===== Provided data =====
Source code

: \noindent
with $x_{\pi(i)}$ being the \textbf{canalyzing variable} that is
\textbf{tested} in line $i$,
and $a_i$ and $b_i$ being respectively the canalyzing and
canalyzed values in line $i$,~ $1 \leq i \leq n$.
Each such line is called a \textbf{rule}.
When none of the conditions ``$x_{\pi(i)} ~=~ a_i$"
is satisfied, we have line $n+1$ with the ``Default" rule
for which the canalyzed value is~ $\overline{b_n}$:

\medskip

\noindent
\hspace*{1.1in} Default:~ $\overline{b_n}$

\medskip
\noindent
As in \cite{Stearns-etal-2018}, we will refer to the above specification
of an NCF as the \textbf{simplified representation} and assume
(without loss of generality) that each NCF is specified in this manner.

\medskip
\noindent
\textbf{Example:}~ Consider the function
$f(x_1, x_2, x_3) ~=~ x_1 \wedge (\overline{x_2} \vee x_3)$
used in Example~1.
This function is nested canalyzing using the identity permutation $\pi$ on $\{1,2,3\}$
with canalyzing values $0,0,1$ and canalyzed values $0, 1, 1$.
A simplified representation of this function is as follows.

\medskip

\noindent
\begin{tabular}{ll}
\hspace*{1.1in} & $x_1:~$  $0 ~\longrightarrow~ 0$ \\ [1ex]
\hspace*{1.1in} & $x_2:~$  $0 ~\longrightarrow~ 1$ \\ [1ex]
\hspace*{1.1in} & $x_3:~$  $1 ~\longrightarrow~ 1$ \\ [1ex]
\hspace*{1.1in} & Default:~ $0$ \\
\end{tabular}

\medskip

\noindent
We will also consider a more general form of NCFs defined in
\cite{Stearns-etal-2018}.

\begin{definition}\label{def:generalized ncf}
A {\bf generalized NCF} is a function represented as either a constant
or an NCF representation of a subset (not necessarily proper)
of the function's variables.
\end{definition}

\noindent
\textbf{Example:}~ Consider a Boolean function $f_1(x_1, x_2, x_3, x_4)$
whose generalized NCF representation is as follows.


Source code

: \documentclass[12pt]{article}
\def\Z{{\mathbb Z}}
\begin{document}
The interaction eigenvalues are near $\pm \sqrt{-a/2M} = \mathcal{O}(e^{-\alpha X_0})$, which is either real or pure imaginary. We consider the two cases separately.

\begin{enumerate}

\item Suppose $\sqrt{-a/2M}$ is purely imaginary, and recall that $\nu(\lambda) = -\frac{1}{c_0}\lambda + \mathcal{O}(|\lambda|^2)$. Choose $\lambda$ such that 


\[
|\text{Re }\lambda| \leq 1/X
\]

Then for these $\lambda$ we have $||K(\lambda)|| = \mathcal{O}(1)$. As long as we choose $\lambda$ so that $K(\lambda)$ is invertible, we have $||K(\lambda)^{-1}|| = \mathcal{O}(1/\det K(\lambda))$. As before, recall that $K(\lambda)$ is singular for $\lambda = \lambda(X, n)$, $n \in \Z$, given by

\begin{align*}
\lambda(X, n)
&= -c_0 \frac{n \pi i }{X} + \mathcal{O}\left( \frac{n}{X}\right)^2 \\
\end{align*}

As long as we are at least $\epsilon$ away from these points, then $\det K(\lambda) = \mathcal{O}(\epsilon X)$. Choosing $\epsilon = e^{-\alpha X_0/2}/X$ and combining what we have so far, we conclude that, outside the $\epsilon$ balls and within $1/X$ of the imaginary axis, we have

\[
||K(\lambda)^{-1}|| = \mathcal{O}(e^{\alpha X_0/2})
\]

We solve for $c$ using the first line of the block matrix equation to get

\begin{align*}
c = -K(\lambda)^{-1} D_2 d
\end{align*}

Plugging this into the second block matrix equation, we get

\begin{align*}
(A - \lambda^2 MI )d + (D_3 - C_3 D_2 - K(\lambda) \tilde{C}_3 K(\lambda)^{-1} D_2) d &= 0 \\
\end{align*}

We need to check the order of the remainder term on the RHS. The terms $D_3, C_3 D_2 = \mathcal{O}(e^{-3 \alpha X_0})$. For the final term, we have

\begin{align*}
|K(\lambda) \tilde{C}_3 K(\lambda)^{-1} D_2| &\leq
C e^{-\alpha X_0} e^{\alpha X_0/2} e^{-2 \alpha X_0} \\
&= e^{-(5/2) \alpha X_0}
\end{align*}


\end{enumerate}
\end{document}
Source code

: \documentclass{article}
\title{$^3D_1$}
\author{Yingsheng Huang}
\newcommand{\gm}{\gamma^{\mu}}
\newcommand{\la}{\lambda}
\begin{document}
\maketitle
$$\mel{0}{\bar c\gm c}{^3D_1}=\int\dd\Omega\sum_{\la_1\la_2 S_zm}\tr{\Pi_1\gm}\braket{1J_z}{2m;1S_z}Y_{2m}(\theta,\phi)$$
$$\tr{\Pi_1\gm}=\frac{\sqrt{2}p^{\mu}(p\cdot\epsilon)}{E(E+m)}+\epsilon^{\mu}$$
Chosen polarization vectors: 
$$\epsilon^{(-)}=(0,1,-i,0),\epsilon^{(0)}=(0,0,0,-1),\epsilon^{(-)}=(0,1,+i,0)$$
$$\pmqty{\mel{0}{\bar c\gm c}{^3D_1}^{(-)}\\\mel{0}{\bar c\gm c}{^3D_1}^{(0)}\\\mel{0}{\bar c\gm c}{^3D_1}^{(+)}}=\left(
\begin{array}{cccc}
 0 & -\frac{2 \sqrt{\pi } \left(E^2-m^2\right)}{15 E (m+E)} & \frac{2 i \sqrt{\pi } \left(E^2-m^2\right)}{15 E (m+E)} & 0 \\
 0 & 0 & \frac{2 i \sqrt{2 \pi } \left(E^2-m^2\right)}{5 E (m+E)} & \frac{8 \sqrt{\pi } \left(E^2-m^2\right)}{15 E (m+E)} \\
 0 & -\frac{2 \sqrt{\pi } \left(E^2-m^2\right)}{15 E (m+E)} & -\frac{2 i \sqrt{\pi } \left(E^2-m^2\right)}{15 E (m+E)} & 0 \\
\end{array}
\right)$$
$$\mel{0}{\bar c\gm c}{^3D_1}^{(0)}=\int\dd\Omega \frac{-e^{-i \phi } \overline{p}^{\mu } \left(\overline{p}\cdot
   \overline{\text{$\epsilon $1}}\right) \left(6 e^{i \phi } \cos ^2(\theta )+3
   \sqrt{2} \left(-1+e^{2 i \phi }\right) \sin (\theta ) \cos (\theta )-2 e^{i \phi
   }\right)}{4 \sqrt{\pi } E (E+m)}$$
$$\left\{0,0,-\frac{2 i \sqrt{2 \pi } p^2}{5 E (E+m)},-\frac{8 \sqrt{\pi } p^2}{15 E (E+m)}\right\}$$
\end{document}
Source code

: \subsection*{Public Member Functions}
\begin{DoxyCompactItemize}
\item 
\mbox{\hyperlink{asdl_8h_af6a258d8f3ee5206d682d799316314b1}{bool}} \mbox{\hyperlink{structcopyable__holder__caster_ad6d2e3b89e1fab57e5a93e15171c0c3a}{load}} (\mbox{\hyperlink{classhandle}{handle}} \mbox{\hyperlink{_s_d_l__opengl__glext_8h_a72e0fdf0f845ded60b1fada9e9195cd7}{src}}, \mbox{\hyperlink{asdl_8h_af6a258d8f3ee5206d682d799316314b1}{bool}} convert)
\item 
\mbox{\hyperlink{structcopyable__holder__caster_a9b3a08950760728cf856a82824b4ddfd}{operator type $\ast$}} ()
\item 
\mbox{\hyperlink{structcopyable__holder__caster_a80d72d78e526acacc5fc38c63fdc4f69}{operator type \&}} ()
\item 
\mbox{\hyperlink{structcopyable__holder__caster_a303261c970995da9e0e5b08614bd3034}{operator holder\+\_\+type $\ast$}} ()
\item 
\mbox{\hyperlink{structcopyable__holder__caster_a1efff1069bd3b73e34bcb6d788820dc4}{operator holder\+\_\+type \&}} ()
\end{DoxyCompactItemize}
=====
[To do]
Find each line in the records above that contains "cite", and copy it.

[Exercise output]
As in \cite{Stearns-etal-2018}, we will refer to the above specification
\cite{Stearns-etal-2018}.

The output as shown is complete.